(Required action) Find each line below that includes "exported", then copy it.

+ + + + + + +

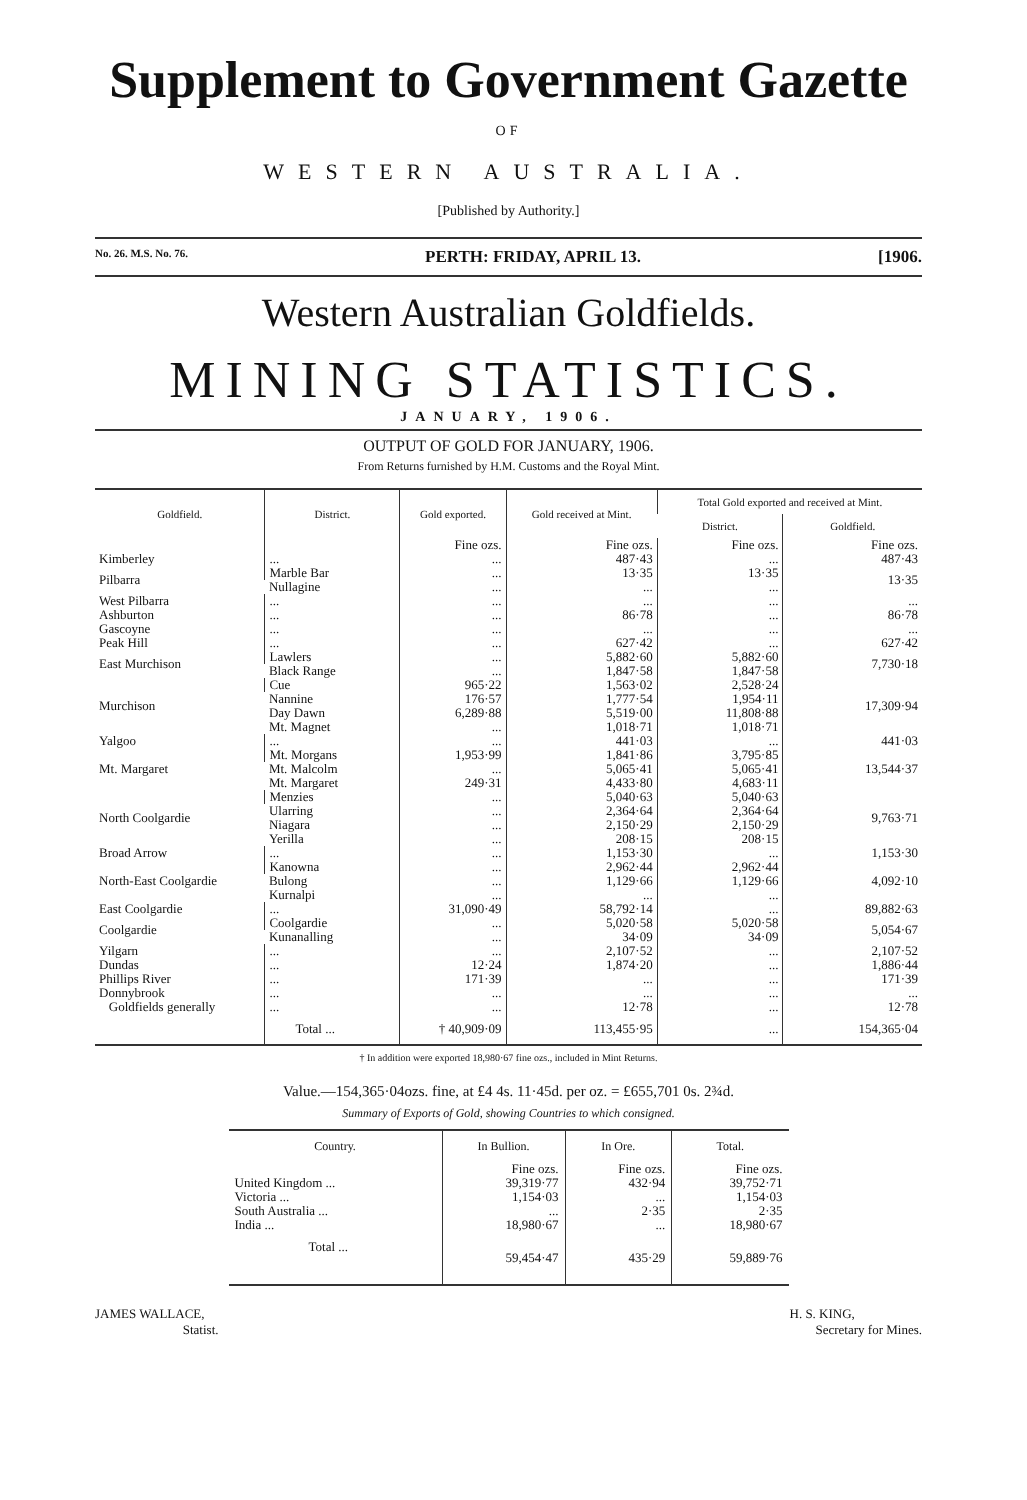Supplement to Government Gazette
OF
WESTERN AUSTRALIA.
[Published by Authority.]
No. 26. M.S. No. 76. PERTH: FRIDAY, APRIL 13. [1906.
Western Australian Goldfields.
MINING STATISTICS.
JANUARY, 1906.
OUTPUT OF GOLD FOR JANUARY, 1906.
From Returns furnished by H.M. Customs and the Royal Mint.
| Goldfield. | District. | Gold exported. | Gold received at Mint. | Total Gold exported and received at Mint. | |
| --- | --- | --- | --- | --- | --- |
| | | | | District. | Goldfield. |
| | | Fine ozs. | Fine ozs. | Fine ozs. | Fine ozs. |
| Kimberley | ... | ... | 487·43 | ... | 487·43 |
| Pilbarra | Marble Bar | ... | 13·35 | 13·35 | 13·35 |
| | Nullagine | ... | ... | ... | |
| West Pilbarra | ... | ... | ... | ... | ... |
| Ashburton | ... | ... | 86·78 | ... | 86·78 |
| Gascoyne | ... | ... | ... | ... | ... |
| Peak Hill | ... | ... | 627·42 | ... | 627·42 |
| East Murchison | Lawlers | ... | 5,882·60 | 5,882·60 | 7,730·18 |
| | Black Range | ... | 1,847·58 | 1,847·58 | |
| Murchison | Cue | 965·22 | 1,563·02 | 2,528·24 | 17,309·94 |
| | Nannine | 176·57 | 1,777·54 | 1,954·11 | |
| | Day Dawn | 6,289·88 | 5,519·00 | 11,808·88 | |
| | Mt. Magnet | ... | 1,018·71 | 1,018·71 | |
| Yalgoo | ... | ... | 441·03 | ... | 441·03 |
| Mt. Margaret | Mt. Morgans | 1,953·99 | 1,841·86 | 3,795·85 | 13,544·37 |
| | Mt. Malcolm | ... | 5,065·41 | 5,065·41 | |
| | Mt. Margaret | 249·31 | 4,433·80 | 4,683·11 | |
| North Coolgardie | Menzies | ... | 5,040·63 | 5,040·63 | 9,763·71 |
| | Ularring | ... | 2,364·64 | 2,364·64 | |
| | Niagara | ... | 2,150·29 | 2,150·29 | |
| | Yerilla | ... | 208·15 | 208·15 | |
| Broad Arrow | ... | ... | 1,153·30 | ... | 1,153·30 |
| North-East Coolgardie | Kanowna | ... | 2,962·44 | 2,962·44 | 4,092·10 |
| | Bulong | ... | 1,129·66 | 1,129·66 | |
| | Kurnalpi | ... | ... | ... | |
| East Coolgardie | ... | 31,090·49 | 58,792·14 | ... | 89,882·63 |
| Coolgardie | Coolgardie | ... | 5,020·58 | 5,020·58 | 5,054·67 |
| | Kunanalling | ... | 34·09 | 34·09 | |
| Yilgarn | ... | ... | 2,107·52 | ... | 2,107·52 |
| Dundas | ... | 12·24 | 1,874·20 | ... | 1,886·44 |
| Phillips River | ... | 171·39 | ... | ... | 171·39 |
| Donnybrook | ... | ... | ... | ... | ... |
| Goldfields generally | ... | ... | 12·78 | ... | 12·78 |
| | Total ... | † 40,909·09 | 113,455·95 | ... | 154,365·04 |
† In addition were exported 18,980·67 fine ozs., included in Mint Returns.
Value.—154,365·04ozs. fine, at £4 4s. 11·45d. per oz. = £655,701 0s. 2¾d.
Summary of Exports of Gold, showing Countries to which consigned.
| Country. | In Bullion. | In Ore. | Total. |
| --- | --- | --- | --- |
| | Fine ozs. | Fine ozs. | Fine ozs. |
| United Kingdom ... | 39,319·77 | 432·94 | 39,752·71 |
| Victoria ... | 1,154·03 | ... | 1,154·03 |
| South Australia ... | ... | 2·35 | 2·35 |
| India ... | 18,980·67 | ... | 18,980·67 |
| Total ... | 59,454·47 | 435·29 | 59,889·76 |
JAMES WALLACE,
Statist.
H. S. KING,
Secretary for Mines.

+ + + + + + +

(Solution to this exercise)
| Goldfield. | District. | Gold exported. | Gold received at Mint. | Total Gold exported and received at Mint. | |
† In addition were exported 18,980·67 fine ozs., included in Mint Returns.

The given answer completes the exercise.